Je hausse les épaules en riant.

— C'est vrai qu'il a pas vraiment dit ça.

Un soupir lui échappe et, au travers de ce son habituellement las, je décèle un certain amusement.

Il faut que j'essaye de faire en sorte que la situation, jusqu'à mon départ soit la plus agréable possible pour tout le monde. Nous braquer les uns contre les autres, ruminer ne servira à rien et surtout, ne changera pas la sentence finale.

— Tu sais déjà quand... ?

— Non. Ma génitrice n'est pas assez bonne au point de me donner des détails.

Il hoche la tête contre moi, cherche mes lèvre, s'y attarde un instant avant de jeter un regard par-dessus mon épaule.

— Qu'est-ce que...

Je vois ses sourcils se froncer, alors que des pas résonnent derrière nous. Dans le silence de la nuit noire et profonde, c'est bientôt le choc de sentir un corps s'échouer contre moi qui m'ébranle.

— Vous...

— Tu croyais sincèrement que vous étiez les seuls à connaître le chemin jusqu'ici ?

Mikky défie son frère du regard, tandis que Danny, plus à la traîne, arrive en trottinant. Enroulé dans une couverture qu'il a nouée à la façon d'une serviette autour de son torse, il s'assoit près de Damian, pose sa tête sur son épaule, inspire à pleins poumons.

— C'était son idée, murmure t-il en désignant Mikky du menton.

— T'es qu'une sale balance Daniel !

— Et toi un idiot ! Je suis sûr que t'as réveillé Raf en te tapant le pied dans le meuble télé. Je te jure des fois je me dis que j'aurais dû t'étrangler avec ton cordon ombilical dans le ventre de maman.

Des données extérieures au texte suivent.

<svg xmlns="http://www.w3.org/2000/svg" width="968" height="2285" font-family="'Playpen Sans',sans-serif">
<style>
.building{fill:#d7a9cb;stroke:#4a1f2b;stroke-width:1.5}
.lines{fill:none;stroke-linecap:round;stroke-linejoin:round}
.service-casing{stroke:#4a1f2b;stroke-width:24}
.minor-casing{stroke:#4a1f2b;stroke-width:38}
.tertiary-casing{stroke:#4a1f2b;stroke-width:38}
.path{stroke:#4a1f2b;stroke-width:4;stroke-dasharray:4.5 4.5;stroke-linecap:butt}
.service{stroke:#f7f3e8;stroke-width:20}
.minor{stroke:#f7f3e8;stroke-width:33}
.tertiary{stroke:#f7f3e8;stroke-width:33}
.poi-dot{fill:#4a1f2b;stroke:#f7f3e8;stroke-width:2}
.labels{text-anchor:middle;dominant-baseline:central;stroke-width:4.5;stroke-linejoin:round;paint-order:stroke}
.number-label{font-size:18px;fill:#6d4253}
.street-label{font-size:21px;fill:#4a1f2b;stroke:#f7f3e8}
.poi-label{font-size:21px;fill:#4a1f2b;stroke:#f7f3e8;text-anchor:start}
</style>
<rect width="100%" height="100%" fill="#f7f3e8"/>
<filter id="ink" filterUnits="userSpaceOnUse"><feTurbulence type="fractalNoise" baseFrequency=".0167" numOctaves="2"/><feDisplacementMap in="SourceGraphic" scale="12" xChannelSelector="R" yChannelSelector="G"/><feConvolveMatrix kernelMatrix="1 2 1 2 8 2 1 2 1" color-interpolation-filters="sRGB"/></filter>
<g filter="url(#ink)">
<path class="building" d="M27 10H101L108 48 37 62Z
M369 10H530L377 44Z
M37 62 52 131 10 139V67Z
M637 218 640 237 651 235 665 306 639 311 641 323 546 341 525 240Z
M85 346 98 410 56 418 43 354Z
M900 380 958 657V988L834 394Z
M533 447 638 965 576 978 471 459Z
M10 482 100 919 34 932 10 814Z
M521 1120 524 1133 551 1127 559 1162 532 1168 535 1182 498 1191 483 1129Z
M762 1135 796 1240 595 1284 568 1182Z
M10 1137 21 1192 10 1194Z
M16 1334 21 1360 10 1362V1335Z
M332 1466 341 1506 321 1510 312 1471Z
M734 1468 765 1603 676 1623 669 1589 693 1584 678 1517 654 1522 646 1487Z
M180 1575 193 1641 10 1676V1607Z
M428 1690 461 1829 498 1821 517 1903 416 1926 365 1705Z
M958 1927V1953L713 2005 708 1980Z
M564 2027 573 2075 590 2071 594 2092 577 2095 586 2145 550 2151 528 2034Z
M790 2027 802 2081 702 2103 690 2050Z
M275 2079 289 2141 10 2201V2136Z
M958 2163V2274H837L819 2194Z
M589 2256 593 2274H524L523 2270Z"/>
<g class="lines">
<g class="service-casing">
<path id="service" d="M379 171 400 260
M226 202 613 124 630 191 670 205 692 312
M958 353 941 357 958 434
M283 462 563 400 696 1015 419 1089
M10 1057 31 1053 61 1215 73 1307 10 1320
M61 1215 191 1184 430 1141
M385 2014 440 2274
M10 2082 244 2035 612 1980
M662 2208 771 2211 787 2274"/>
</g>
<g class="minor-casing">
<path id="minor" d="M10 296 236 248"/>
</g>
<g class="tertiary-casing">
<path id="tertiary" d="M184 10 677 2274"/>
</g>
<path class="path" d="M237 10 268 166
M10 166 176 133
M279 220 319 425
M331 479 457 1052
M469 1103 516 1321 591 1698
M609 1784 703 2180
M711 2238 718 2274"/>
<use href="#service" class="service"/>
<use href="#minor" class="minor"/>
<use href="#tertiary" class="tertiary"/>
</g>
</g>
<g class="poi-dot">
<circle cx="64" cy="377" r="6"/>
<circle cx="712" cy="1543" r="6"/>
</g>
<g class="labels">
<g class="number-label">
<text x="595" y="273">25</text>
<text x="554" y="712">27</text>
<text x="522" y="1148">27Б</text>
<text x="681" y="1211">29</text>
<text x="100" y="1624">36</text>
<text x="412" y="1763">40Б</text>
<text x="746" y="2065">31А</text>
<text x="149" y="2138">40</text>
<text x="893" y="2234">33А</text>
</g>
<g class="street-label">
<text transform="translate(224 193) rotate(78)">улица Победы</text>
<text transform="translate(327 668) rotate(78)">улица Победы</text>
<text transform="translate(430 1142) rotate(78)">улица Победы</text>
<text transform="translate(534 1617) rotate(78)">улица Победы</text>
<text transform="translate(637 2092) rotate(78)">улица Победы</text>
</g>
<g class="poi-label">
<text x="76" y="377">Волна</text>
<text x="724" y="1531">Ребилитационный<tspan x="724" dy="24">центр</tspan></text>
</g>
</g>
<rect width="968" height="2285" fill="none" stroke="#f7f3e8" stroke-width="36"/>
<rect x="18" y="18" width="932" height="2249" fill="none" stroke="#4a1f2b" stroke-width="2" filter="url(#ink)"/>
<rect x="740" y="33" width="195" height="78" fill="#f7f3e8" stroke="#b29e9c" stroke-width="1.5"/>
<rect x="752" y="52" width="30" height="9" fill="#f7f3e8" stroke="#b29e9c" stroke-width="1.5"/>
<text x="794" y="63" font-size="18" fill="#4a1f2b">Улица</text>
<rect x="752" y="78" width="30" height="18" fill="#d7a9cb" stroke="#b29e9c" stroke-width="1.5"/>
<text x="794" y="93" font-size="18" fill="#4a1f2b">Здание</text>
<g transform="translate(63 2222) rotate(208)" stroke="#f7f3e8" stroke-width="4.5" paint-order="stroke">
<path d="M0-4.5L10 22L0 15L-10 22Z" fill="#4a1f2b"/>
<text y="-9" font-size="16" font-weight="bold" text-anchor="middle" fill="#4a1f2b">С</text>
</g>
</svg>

Mikky se couvre la bouche de la main, faussement outré, fait un doigt d'honneur à son frère qui visiblement trop fatigué pour répliquer, se cale un peu plus confortablement contre Damian.

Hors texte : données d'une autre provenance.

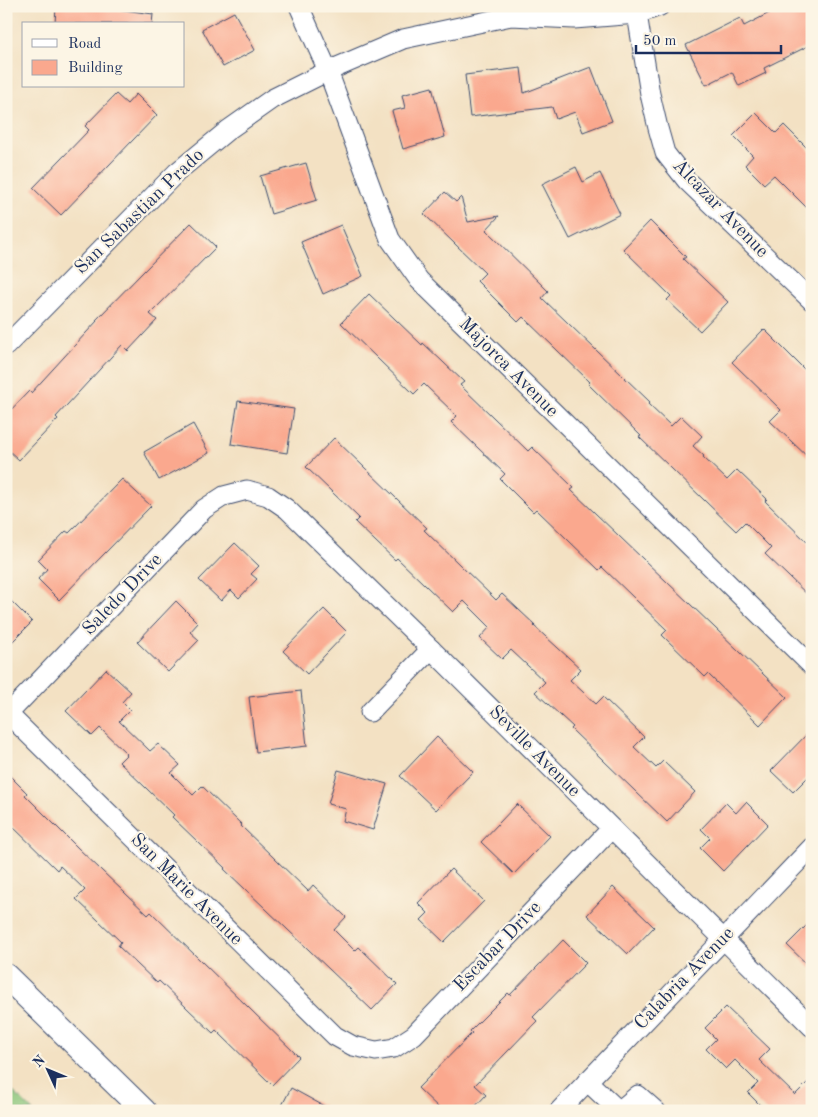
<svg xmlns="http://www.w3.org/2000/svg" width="818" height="1117" font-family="'Old Standard TT',serif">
	<rect width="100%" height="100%" fill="#fcf5e5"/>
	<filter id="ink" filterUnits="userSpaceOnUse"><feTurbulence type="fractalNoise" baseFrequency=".02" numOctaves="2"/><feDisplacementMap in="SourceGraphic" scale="10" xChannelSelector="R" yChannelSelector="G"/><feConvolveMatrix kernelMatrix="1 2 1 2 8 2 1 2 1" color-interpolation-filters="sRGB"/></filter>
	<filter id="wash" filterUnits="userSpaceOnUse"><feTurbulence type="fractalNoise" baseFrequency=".0096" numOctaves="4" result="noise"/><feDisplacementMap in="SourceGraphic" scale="20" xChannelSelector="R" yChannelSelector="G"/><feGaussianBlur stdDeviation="1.12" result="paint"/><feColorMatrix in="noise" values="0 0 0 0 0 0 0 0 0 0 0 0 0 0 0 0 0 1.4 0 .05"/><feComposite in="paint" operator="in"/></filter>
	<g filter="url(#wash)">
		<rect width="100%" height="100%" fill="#f3e1c3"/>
		<polygon fill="#8cc67b" stroke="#547a6c" points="6,1085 33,1111 6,1111"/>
		<g id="blocks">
			<g fill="#faa88e">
				<polygon points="56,6 109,6 109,8 153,14 152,24 55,24"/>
				<polygon points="783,6 812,6 812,44 764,68 766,73 739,86 732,72 706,85 686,45 740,18 744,26"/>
				<polygon points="234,12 255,50 223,67 202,29"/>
				<polygon points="591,67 612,121 583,132 575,112 556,119 552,107 470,117 465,75 521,68 524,93"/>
				<polygon points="432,87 445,137 403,149 392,111 405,108 402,95"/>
				<polygon points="116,94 127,104 136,94 157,115 61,215 33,188 89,130 85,126"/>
				<polygon points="756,113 776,133 784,125 812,153 812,213 774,175 764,184 745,165 753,156 733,136"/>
				<polygon points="306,163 317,200 271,214 260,176"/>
				<polygon points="576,167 583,182 600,173 620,214 570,239 542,184"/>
				<polygon points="445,192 456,202 461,197 468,222 499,216 486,230 548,291 542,298 650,402 648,404 671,426 681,416 702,436 693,446 704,456 703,457 727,480 737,470 767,499 765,501 812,547 812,599 765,554 771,548 745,522 736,531 639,437 641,436 588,384 590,382 523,317 518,322 477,281 485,273 424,214"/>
				<polygon points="650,221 686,257 683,259 728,302 700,331 667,300 671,296 623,249"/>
				<polygon points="191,223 216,247 150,314 157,320 128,351 122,345 56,417 58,419 19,460 6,448 6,415 29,391 31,393 97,321 96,320"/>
				<polygon points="341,225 363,276 323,294 301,242"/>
				<polygon points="369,294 422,345 423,343 464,382 460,385 528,451 532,447 574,488 571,490 787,697 760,725 708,674 705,677 662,635 667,630 602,567 599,570 536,509 533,512 500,479 505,474 451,422 457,416 424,384 414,394 341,323"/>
				<polygon points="764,329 812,377 812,461 770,421 781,410 732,362"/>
				<polygon points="238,401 294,409 287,453 231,444"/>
				<polygon points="193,424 209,453 159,480 144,452"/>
				<polygon points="334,438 427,528 424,530 496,600 502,594 535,625 534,626 581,669 570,680 596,704 603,697 644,737 634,747 656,768 663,761 695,792 667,822 571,729 573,727 535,692 545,682 511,650 502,659 480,638 490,627 464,601 453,612 397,558 395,560 355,522 359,518 306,467"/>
				<polygon points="122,479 151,506 59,600 38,579 47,569 38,560 66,531 69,533"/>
				<polygon points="235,543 259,566 251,574 257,579 239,598 231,590 221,601 199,580"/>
				<polygon points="6,596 32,622 6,648"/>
				<polygon points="176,601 198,623 190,632 199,640 168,672 137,642"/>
				<polygon points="324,609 347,632 307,674 283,651"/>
				<polygon points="106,669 131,692 122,702 130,710 119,721 150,751 158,744 180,765 171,773 193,795 202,786 242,825 241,826 308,891 313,885 346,917 334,930 355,951 359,947 397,984 372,1010 224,869 225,868 172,817 174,815 119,762 127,754 100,728 92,736 66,711"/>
				<polygon points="301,691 307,746 256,752 249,697"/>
				<polygon points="812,729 812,773 793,792 771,771"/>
				<polygon points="437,737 473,772 436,810 400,776"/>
				<polygon points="338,770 387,784 373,830 343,821 346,809 328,804"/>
				<polygon points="6,772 27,793 25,795 78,848 148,915 151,912 299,1057 272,1085 216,1030 213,1033 159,981 157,983 118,946 121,942 76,899 85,890 60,866 57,870 6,820"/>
				<polygon points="746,802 768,824 723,871 700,848 710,838 701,829 726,803 736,813"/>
				<polygon points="517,804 550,836 514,874 481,842"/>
				<polygon points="451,869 484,901 444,942 421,920 428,913 418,903"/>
				<polygon points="613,887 654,927 628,954 587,915"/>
				<polygon points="812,920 812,969 787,945"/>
				<polygon points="563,940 586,963 533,1017 537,1021 475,1085 486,1095 471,1111 442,1111 418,1088 472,1033 470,1031 508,993 510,995"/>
				<polygon points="726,1007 770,1049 759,1060 795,1095 812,1078 812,1111 766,1111 748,1093 758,1083 735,1060 726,1069 706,1049 716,1039 705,1028"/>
				<polygon points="291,1088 333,1111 279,1111"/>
			</g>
		</g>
	</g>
	<g filter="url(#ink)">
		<use href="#blocks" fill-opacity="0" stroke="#3b4a6d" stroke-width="1"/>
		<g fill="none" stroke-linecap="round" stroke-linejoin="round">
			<g stroke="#3b4a6d" stroke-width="21">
				<g id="minor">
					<polyline points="299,6 328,71 390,239 419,280 812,666"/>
					<polyline points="637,14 650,94 658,128 665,153 687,181 812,301"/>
					<polyline points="6,346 177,172 228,130 272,99 328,71 403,39 511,16 574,19 637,14 660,6"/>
					<polyline points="6,712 335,1036 353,1046 376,1051 394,1048 414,1035 611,829"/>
					<polyline points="370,712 431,649"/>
					<polyline points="8,714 204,509 224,496 247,490 268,496 287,509 431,649 812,1027"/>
					<polyline points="587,1081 619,1111"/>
					<polyline points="620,1110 638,1095 656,1111"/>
					<polyline points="559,1111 812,847"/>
				</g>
			</g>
			<g stroke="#3b4a6d" stroke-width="26">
				<polyline id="major" points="6,976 144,1111"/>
			</g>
			<use href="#minor" stroke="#fff" stroke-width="19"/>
			<use href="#major" stroke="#fff" stroke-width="24"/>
		</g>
	</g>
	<g text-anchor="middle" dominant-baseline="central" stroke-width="4.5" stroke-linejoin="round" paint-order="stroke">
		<g font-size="19" fill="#1b2f5e" stroke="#fcf5e5">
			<text transform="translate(720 209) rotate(46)">Alcazar Avenue</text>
			<text transform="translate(140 212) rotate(-44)">San Sabastian Prado</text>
			<text transform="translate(508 368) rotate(45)">Majorca Avenue</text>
			<text transform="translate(123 595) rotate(-46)">Saledo Drive</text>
			<text transform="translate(534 752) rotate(45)">Seville Avenue</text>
			<text transform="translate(186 890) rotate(45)">San Marie Avenue</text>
			<text transform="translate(498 947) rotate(-46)">Escabar Drive</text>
			<text transform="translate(685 979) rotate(-46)">Calabria Avenue</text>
		</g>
	</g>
	<rect width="818" height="1117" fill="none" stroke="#fcf5e5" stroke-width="25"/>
	<rect x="22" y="22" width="162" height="65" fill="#fcf5e5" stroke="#a2a6af"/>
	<rect x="32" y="39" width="25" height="8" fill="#ffffff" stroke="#a2a6af"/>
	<text x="68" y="48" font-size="15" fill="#1b2f5e">Road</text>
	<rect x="32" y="60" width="25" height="15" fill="#faa88e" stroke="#a2a6af"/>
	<text x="68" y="72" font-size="15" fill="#1b2f5e">Building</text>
	<g transform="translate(48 1070) rotate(314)" stroke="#fcf5e5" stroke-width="4" paint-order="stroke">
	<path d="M0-4L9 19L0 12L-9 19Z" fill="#1b2f5e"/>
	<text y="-8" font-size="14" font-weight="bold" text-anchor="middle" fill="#1b2f5e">N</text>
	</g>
	<path d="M636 45v8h145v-8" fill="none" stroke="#1b2f5e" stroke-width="2.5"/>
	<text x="643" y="45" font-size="15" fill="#1b2f5e" stroke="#fcf5e5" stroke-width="4" paint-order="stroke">50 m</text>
</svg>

— Sam tu veux des gosses ? me lance distraitement mon petit ami, le regard perdu dans la vide.

— Pourquoi ?

Il balaye ses frères d'un œil las, hausse les épaules.

— Juste pour savoir.

— Tu sais, on a élaboré un plan avec Mikky, chuchote Danny. L'autre jour, on a été acheté des clopes à Roman donc il nous en doit une. Du coup, on avait pensé faire enlever ta ère par Roman et ses potes, pour de faux tu vois mais... qu'ils l'intimident un peu, et hop.

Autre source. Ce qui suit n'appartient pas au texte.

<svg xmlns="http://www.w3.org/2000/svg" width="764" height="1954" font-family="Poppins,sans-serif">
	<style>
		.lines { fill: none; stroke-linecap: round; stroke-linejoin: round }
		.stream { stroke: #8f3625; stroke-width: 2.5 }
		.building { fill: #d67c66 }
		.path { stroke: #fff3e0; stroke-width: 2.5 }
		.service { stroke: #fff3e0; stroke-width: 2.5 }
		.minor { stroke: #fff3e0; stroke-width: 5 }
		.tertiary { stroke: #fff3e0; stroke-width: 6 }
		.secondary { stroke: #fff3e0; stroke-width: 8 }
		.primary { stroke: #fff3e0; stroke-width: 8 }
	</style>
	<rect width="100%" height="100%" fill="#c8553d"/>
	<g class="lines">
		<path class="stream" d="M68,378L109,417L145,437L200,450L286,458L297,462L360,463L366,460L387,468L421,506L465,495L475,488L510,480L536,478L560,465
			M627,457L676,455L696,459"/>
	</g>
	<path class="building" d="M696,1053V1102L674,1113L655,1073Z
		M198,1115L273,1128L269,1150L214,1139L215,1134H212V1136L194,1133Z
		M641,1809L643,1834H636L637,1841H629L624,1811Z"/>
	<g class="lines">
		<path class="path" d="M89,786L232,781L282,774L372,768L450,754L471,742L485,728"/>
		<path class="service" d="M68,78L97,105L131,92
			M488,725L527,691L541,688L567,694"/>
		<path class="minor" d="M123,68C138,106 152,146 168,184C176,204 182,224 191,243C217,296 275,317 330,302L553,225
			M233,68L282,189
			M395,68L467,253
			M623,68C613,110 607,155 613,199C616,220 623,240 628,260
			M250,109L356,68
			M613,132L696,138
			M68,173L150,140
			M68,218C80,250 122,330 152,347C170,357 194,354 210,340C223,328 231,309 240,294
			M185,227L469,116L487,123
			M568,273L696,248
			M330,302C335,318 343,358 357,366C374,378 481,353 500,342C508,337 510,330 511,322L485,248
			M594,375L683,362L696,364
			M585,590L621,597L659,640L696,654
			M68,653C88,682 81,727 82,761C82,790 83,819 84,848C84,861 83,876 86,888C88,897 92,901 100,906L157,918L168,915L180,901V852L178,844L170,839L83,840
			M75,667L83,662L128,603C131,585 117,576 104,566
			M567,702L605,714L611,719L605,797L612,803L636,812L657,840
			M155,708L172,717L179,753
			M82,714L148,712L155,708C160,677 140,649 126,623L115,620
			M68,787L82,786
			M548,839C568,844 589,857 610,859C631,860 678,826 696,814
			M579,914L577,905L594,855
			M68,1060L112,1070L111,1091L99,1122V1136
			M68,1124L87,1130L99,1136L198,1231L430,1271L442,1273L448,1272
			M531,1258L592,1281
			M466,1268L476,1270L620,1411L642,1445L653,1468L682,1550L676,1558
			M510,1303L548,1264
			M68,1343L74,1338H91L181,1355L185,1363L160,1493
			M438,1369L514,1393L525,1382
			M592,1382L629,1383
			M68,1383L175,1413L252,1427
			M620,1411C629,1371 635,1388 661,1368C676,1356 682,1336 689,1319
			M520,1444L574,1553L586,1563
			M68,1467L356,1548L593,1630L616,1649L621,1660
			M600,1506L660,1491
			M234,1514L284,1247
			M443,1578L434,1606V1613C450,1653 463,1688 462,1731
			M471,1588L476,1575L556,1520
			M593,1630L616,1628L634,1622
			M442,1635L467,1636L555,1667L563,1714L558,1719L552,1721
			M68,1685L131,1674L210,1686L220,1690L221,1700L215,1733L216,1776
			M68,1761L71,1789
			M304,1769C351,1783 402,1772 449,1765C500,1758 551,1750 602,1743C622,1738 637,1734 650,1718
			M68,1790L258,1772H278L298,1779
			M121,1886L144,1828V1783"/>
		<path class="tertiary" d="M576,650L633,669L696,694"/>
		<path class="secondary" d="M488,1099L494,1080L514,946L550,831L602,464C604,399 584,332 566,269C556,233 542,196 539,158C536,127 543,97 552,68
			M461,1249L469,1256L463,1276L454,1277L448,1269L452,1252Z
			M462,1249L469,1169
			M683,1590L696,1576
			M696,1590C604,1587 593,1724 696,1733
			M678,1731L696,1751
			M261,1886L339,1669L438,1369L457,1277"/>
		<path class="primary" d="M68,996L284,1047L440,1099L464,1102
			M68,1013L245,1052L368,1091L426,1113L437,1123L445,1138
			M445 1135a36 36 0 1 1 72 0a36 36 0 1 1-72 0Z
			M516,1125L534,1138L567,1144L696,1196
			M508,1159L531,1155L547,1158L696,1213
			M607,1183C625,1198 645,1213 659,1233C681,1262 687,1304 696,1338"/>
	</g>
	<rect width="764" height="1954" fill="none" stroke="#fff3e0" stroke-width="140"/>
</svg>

Damian rit enfin, se moque ouvertement du plan de ses frères pour me garder près d'eux. Et j'avoue que j'ai moi-même envie de rire, face au sérieux des propos de Danny et à la concentration évidente qu'ils ont mis dans l'élaboration de ce plan.

— Elle a déjà vu Roman, il l'a traitée de vieille salope, ricane Damian. Et puis, entre acheter un paquet de clope en douce et enlever une personne, c'est quand même pas la même chose.

— On a aussi Théo au collège qui...

— Théo, le cinquième qui est couvert d'acné ?

— Oui.

— Et tu crois sincèrement qu'elle va avoir peur d'un gamin de un mètre trente plein de boutons ?

Les jumeaux se murent dans le silence, après avoir pesté contre leur aîné dans un espagnol trop rapide pour que je puisse comprendre. Cependant, à en croire la réplique cinglante de Damian, les mots échangés ne devaient sûrement pas relevé de l'amour fraternel et du bonheur d'être ensembles.

— Comme l'a dit Sam, c'est une bataille qu'on a perdu, tranche Damian.

Puis, il se tourne vers moi, assez proche pour que son souffle bouillant ne me donne la chair de poule.

— La guerre la vraie, elle y est pas préparée cette pourriture.